===== DATA EXCERPT

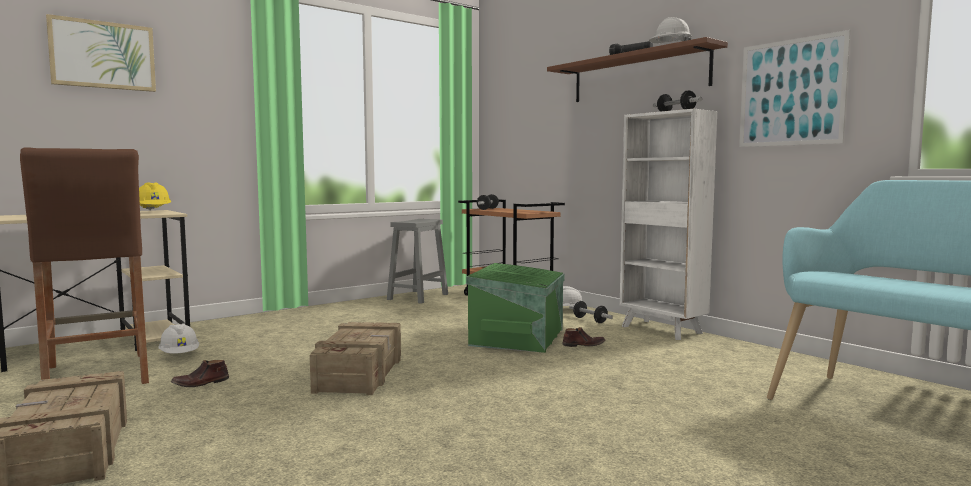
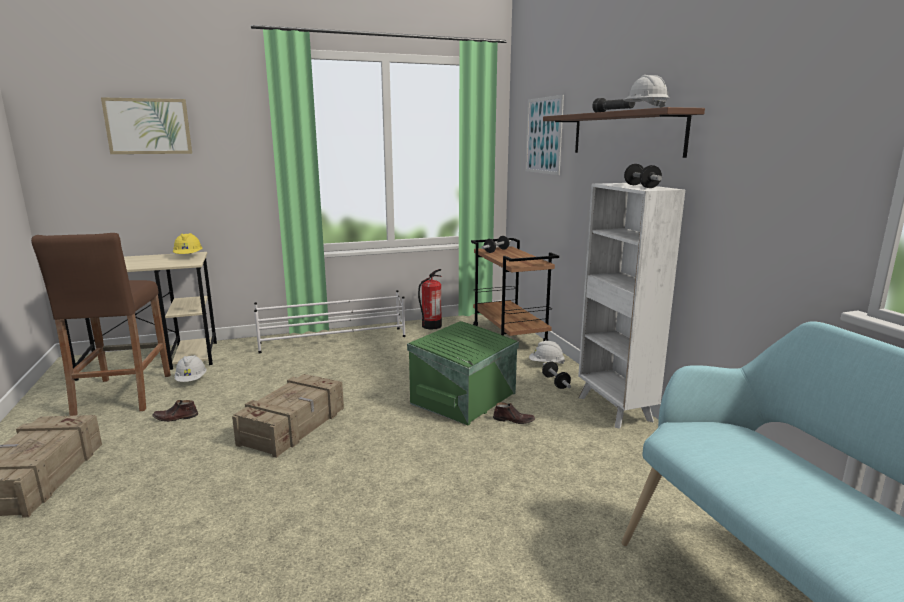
camera: 20 degrees right, 10 degrees up
(321, 313) = (334, 340): none -> white shoe rack
(418, 296) = (431, 326): grey stool -> fire extinguisher
(791, 92) = (759, 181): picture -> picture (543, 135)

==========

GOAL OF THE EXERCISE:
Copy the listing exactly. No images belong in the copy.

ANSWER BELOW:
camera: 20 degrees right, 10 degrees up
(321, 313) = (334, 340): none -> white shoe rack
(418, 296) = (431, 326): grey stool -> fire extinguisher
(791, 92) = (759, 181): picture -> picture (543, 135)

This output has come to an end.